• BRIEF: Output all lines exactly, with nothing added or dropped.

Data excerpts:
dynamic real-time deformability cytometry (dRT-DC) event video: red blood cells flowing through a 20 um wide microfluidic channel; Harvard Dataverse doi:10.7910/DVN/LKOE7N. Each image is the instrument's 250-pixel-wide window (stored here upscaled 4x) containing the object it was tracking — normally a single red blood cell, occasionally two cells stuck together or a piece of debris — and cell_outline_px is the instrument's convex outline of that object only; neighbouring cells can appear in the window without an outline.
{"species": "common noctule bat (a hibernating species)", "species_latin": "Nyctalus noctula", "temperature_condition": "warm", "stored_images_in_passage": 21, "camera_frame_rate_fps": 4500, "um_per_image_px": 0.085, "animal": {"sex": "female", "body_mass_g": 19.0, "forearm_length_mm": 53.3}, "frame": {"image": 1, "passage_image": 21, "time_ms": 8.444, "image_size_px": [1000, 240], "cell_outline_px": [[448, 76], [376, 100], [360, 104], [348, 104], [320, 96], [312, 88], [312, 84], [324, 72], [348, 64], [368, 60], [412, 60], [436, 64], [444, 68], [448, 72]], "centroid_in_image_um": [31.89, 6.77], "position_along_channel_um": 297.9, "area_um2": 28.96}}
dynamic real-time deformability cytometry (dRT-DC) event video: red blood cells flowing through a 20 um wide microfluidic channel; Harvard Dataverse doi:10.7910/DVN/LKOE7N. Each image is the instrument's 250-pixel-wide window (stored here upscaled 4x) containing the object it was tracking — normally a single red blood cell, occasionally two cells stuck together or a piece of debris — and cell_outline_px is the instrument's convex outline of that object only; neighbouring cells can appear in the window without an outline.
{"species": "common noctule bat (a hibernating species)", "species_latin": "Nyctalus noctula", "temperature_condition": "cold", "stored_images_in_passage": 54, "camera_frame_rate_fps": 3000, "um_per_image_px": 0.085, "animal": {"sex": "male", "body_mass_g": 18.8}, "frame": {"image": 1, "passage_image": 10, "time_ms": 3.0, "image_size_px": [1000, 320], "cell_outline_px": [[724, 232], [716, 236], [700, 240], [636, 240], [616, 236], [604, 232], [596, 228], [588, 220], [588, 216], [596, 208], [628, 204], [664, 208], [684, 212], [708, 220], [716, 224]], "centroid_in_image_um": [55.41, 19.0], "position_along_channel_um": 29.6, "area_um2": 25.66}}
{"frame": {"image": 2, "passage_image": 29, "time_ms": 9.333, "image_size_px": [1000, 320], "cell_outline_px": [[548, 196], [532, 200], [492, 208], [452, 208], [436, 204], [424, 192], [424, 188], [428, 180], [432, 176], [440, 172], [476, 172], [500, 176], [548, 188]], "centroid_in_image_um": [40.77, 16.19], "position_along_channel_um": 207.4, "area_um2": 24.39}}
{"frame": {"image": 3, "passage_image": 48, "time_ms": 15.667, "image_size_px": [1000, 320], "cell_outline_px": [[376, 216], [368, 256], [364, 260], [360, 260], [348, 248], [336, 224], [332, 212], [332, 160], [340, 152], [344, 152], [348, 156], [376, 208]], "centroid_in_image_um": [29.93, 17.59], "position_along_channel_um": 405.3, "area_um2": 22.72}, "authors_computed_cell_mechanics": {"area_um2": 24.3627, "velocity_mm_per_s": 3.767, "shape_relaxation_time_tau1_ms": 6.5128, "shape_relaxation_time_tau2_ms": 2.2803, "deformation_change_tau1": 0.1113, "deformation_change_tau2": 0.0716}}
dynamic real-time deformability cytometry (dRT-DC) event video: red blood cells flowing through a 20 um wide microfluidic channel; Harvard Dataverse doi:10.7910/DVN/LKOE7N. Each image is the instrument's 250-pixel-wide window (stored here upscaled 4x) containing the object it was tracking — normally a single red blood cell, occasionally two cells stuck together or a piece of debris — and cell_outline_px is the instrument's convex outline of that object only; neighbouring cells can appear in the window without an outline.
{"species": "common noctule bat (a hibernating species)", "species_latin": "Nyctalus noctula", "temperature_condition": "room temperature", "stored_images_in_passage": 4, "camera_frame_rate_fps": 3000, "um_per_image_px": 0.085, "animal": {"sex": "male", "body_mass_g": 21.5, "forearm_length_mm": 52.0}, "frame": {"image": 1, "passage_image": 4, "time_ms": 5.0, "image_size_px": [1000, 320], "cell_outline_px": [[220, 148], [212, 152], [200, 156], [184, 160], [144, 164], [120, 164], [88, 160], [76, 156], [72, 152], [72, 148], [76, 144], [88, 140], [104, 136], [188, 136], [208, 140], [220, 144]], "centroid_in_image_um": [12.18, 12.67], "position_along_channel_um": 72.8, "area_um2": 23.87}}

• ANSWER BELOW:
dynamic real-time deformability cytometry (dRT-DC) event video: red blood cells flowing through a 20 um wide microfluidic channel; Harvard Dataverse doi:10.7910/DVN/LKOE7N. Each image is the instrument's 250-pixel-wide window (stored here upscaled 4x) containing the object it was tracking — normally a single red blood cell, occasionally two cells stuck together or a piece of debris — and cell_outline_px is the instrument's convex outline of that object only; neighbouring cells can appear in the window without an outline.
{"species": "common noctule bat (a hibernating species)", "species_latin": "Nyctalus noctula", "temperature_condition": "warm", "stored_images_in_passage": 21, "camera_frame_rate_fps": 4500, "um_per_image_px": 0.085, "animal": {"sex": "female", "body_mass_g": 19.0, "forearm_length_mm": 53.3}, "frame": {"image": 1, "passage_image": 21, "time_ms": 8.444, "image_size_px": [1000, 240], "cell_outline_px": [[448, 76], [376, 100], [360, 104], [348, 104], [320, 96], [312, 88], [312, 84], [324, 72], [348, 64], [368, 60], [412, 60], [436, 64], [444, 68], [448, 72]], "centroid_in_image_um": [31.89, 6.77], "position_along_channel_um": 297.9, "area_um2": 28.96}}
dynamic real-time deformability cytometry (dRT-DC) event video: red blood cells flowing through a 20 um wide microfluidic channel; Harvard Dataverse doi:10.7910/DVN/LKOE7N. Each image is the instrument's 250-pixel-wide window (stored here upscaled 4x) containing the object it was tracking — normally a single red blood cell, occasionally two cells stuck together or a piece of debris — and cell_outline_px is the instrument's convex outline of that object only; neighbouring cells can appear in the window without an outline.
{"species": "common noctule bat (a hibernating species)", "species_latin": "Nyctalus noctula", "temperature_condition": "cold", "stored_images_in_passage": 54, "camera_frame_rate_fps": 3000, "um_per_image_px": 0.085, "animal": {"sex": "male", "body_mass_g": 18.8}, "frame": {"image": 1, "passage_image": 10, "time_ms": 3.0, "image_size_px": [1000, 320], "cell_outline_px": [[724, 232], [716, 236], [700, 240], [636, 240], [616, 236], [604, 232], [596, 228], [588, 220], [588, 216], [596, 208], [628, 204], [664, 208], [684, 212], [708, 220], [716, 224]], "centroid_in_image_um": [55.41, 19.0], "position_along_channel_um": 29.6, "area_um2": 25.66}}
{"frame": {"image": 2, "passage_image": 29, "time_ms": 9.333, "image_size_px": [1000, 320], "cell_outline_px": [[548, 196], [532, 200], [492, 208], [452, 208], [436, 204], [424, 192], [424, 188], [428, 180], [432, 176], [440, 172], [476, 172], [500, 176], [548, 188]], "centroid_in_image_um": [40.77, 16.19], "position_along_channel_um": 207.4, "area_um2": 24.39}}
{"frame": {"image": 3, "passage_image": 48, "time_ms": 15.667, "image_size_px": [1000, 320], "cell_outline_px": [[376, 216], [368, 256], [364, 260], [360, 260], [348, 248], [336, 224], [332, 212], [332, 160], [340, 152], [344, 152], [348, 156], [376, 208]], "centroid_in_image_um": [29.93, 17.59], "position_along_channel_um": 405.3, "area_um2": 22.72}, "authors_computed_cell_mechanics": {"area_um2": 24.3627, "velocity_mm_per_s": 3.767, "shape_relaxation_time_tau1_ms": 6.5128, "shape_relaxation_time_tau2_ms": 2.2803, "deformation_change_tau1": 0.1113, "deformation_change_tau2": 0.0716}}
dynamic real-time deformability cytometry (dRT-DC) event video: red blood cells flowing through a 20 um wide microfluidic channel; Harvard Dataverse doi:10.7910/DVN/LKOE7N. Each image is the instrument's 250-pixel-wide window (stored here upscaled 4x) containing the object it was tracking — normally a single red blood cell, occasionally two cells stuck together or a piece of debris — and cell_outline_px is the instrument's convex outline of that object only; neighbouring cells can appear in the window without an outline.
{"species": "common noctule bat (a hibernating species)", "species_latin": "Nyctalus noctula", "temperature_condition": "room temperature", "stored_images_in_passage": 4, "camera_frame_rate_fps": 3000, "um_per_image_px": 0.085, "animal": {"sex": "male", "body_mass_g": 21.5, "forearm_length_mm": 52.0}, "frame": {"image": 1, "passage_image": 4, "time_ms": 5.0, "image_size_px": [1000, 320], "cell_outline_px": [[220, 148], [212, 152], [200, 156], [184, 160], [144, 164], [120, 164], [88, 160], [76, 156], [72, 152], [72, 148], [76, 144], [88, 140], [104, 136], [188, 136], [208, 140], [220, 144]], "centroid_in_image_um": [12.18, 12.67], "position_along_channel_um": 72.8, "area_um2": 23.87}}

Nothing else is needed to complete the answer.